Of the X-Men series, I really only loved X-Men 2. I thought the first one was overloaded with way too many characters crammed into the mix just for show. The dearth of characters was such that there was little-to-no room for character development, and the casting of Anna Paquin as Rogue was simply infuriating to me. Additionally, there were way too many villains just kind of hanging around apparently tasked to look vaguely intimidating while doing little else. So fuck the first one.

The second one was amazing. I was shocked. There is really not a disparaging word I have to say about that film. It touches on the themes of alienation and extermination that made the comic books great. The villainous military element was startlingly scary while paring the focus down to a more realistic enemy.

Then there was the third installment which was unspeakably bad. The shitty thing is, there was no way it wasn't going to suck balls with Brett Ratner at the helm. Despite the low expectations, it exceeded the expected awfulness to take a seat directly behind PotC:DMC in the unenviable realm of worst movie of the 2000s*.

*Southland Tales obviously ends up in this category, but I didn't see it in the theaters, thankfully. It also happens that Jeremy, who is apparently as willing as Jackie and I are to see just how bad a movie can get, decided to dive into ST, as well as Wolverine.

So I expected this to somehow be worse than that. Upon deciding to test our tolerance for utter shit, Jeremy, Jackie, and I sucked it up and went on Sunday night. On the phone when we decided to do it, Jeremy suggested that he may actually want to walk out, which he doesn't do.

Well, we didn't walk out.

Don't get me wrong. This was not a good film. It was actually bad.

There was no cohesive thread to the narrative. Much in the same way Pirates 2 came off, Wolverine seemed like a movie of action sequences that was pieced together with little regard for themes, story, or dialogue. As was the fault of the first X-Men movie, there were far too many characters thrown into the film with little idea as to how to utilize them, not that such an undertaking would have been possible in a film any less than nine hours long. Ryan Reynolds and Taylor Kitsch were both very good as Wade Wilson and Gambit, respectively, but had a combined screen time of somewhere around ten minutes. Liev Schreiber is good as Sabretooth, but it feels like they didn't make Sabretooth animalistic enough. Jackman does exactly what he has done for the three prior X-Men installments. He owns the character and pulls off the extreme badass well.

As for the other stuff, the effects were at times solid and at other times laughably bad. The scene where he is inspecting his new claws in the bathroom mirror is abysmal. For most of the movie, the claws look amateurish. Some of the action sequences work. Others are not quite as good.

Going much more into this would be absurd. I don't know why I've written so much.
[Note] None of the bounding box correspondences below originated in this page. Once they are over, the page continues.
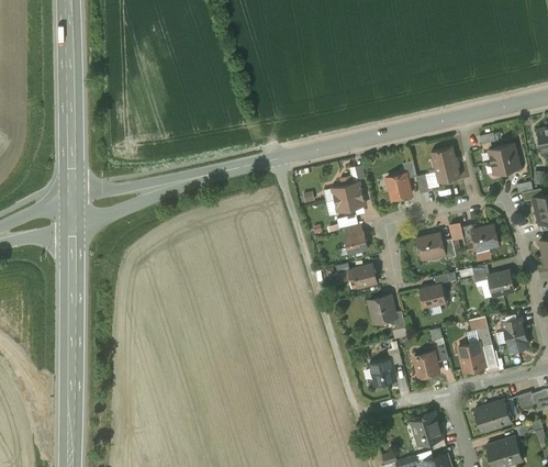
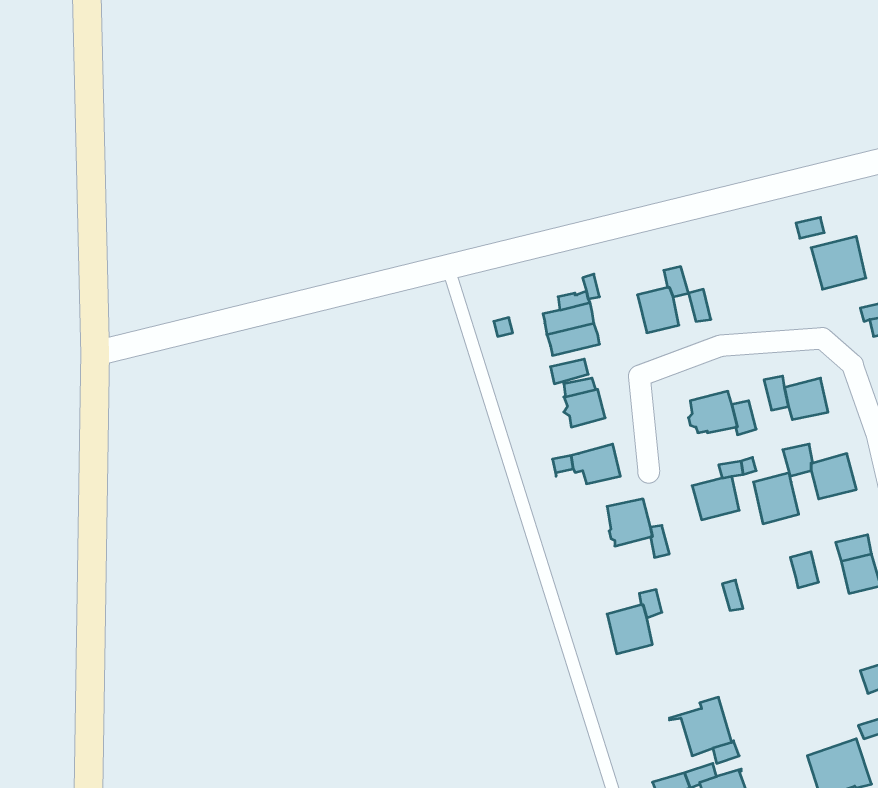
building: [430,147,460,184] -> none
building: [458,343,484,373] -> [753,473,799,524]
building: [414,353,438,378] -> none
building: [474,400,511,431] -> none

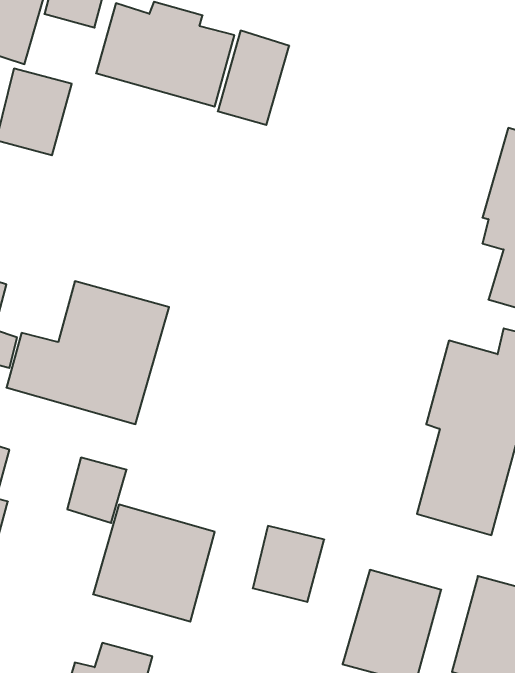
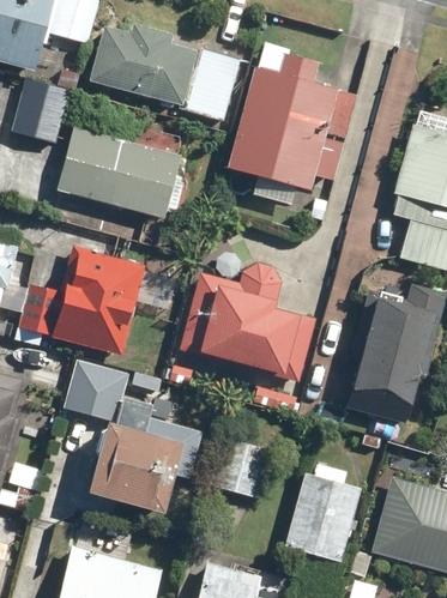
building: none -> [226,52,357,192]
building: none -> [56,127,183,219]
building: none -> [180,262,316,383]

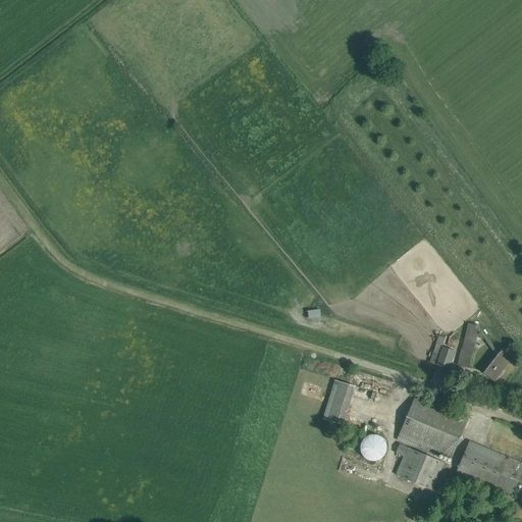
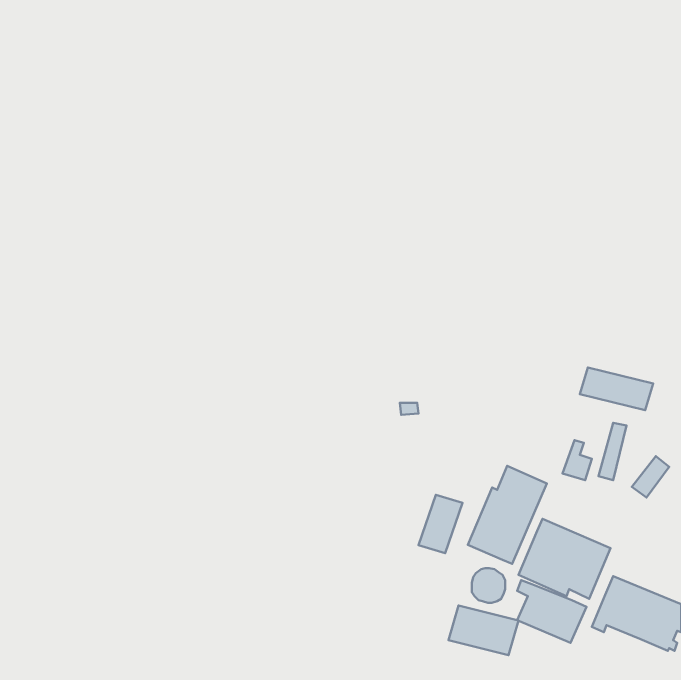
building: none -> [580,367,653,410]
building: none -> [468,466,547,564]
building: none -> [448,606,518,655]

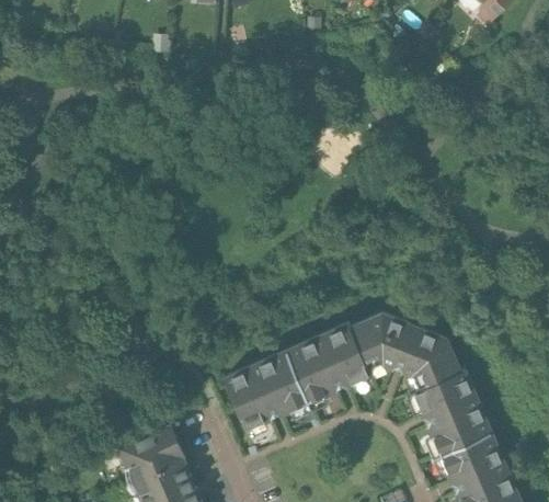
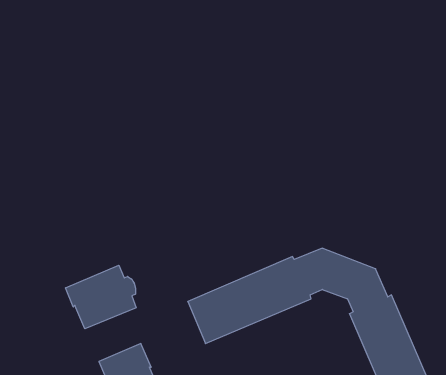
building: none -> [66,265,136,329]

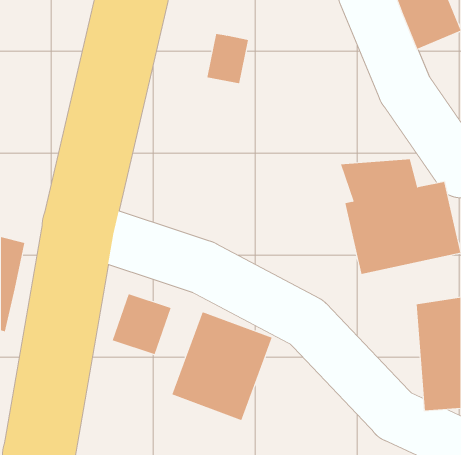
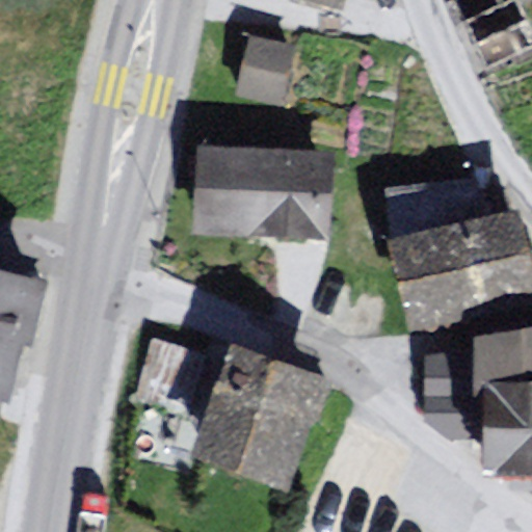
building: none -> [201,142,322,225]

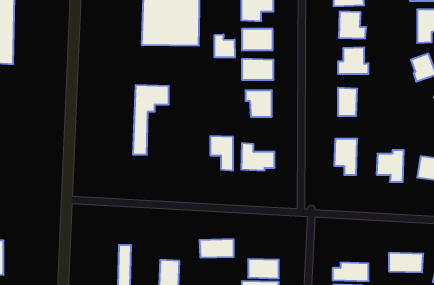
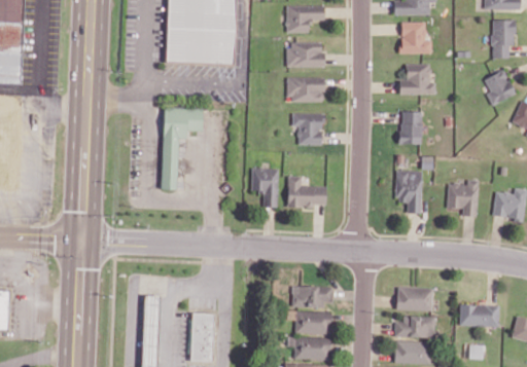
building: [215,34,235,57] -> none
building: none -> [395,287,432,310]
building: [199,239,234,258] -> [290,286,330,307]

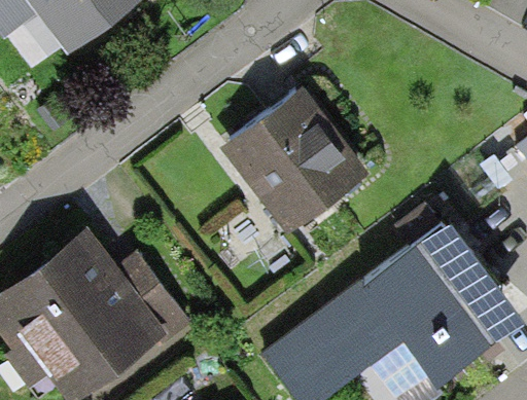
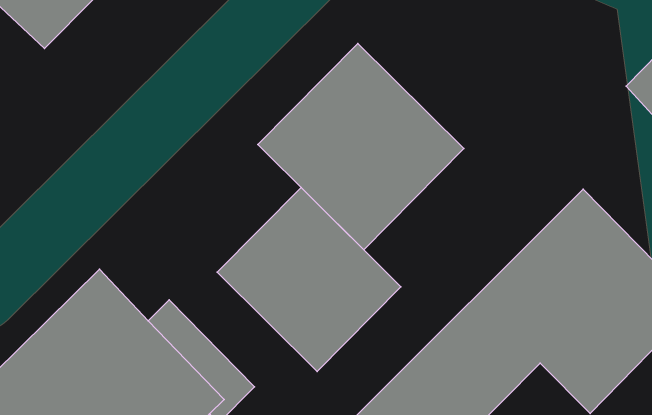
building: none -> [217,188,401,371]

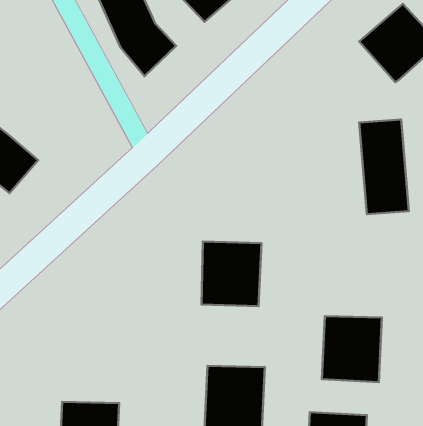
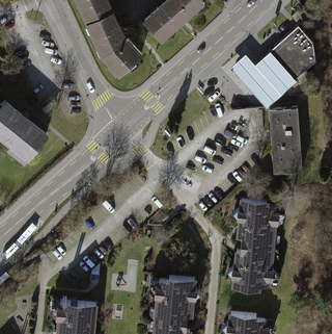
building: none -> [227,53,294,109]
building: [201,242,261,306] -> [242,200,283,245]

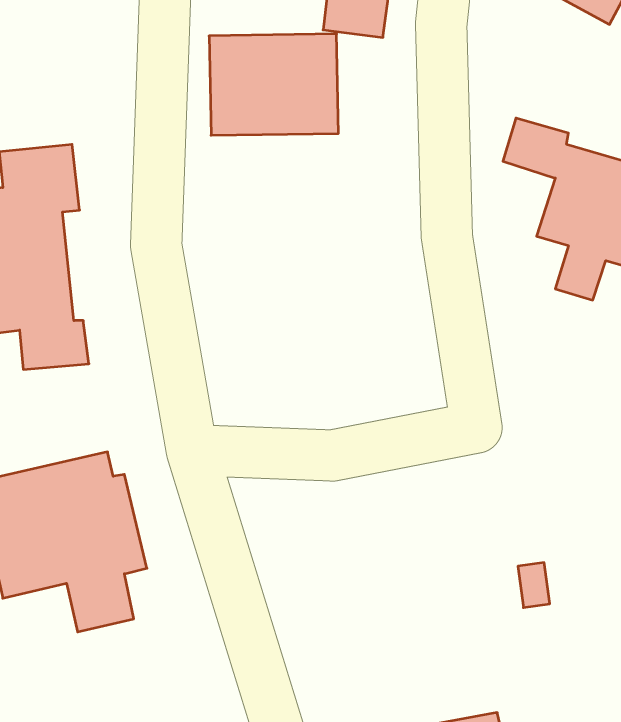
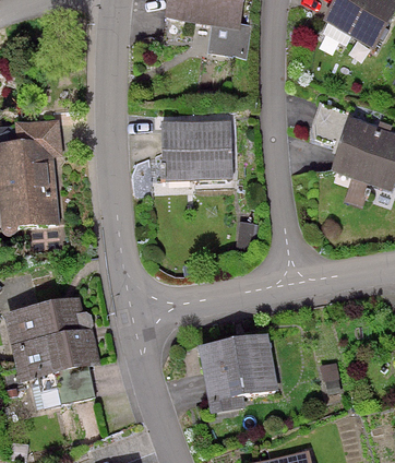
building: [209,34,338,135] -> [158,120,234,179]
building: none -> [195,332,276,414]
Well, maybe I do. Wolverine was my favorite comic book character as a teen. He took over where Spiderman left off. Wolverine was so much darker. The darkness quenched a thirst for something slightly more adult in the admittedly lighter comic book fare of the Marvel Universe. For the most part, the character has been portrayed well in the film medium. It just so happens that the films themselves have often been lacking. I guess that speaks to Hugh Jackman's skill as an actor.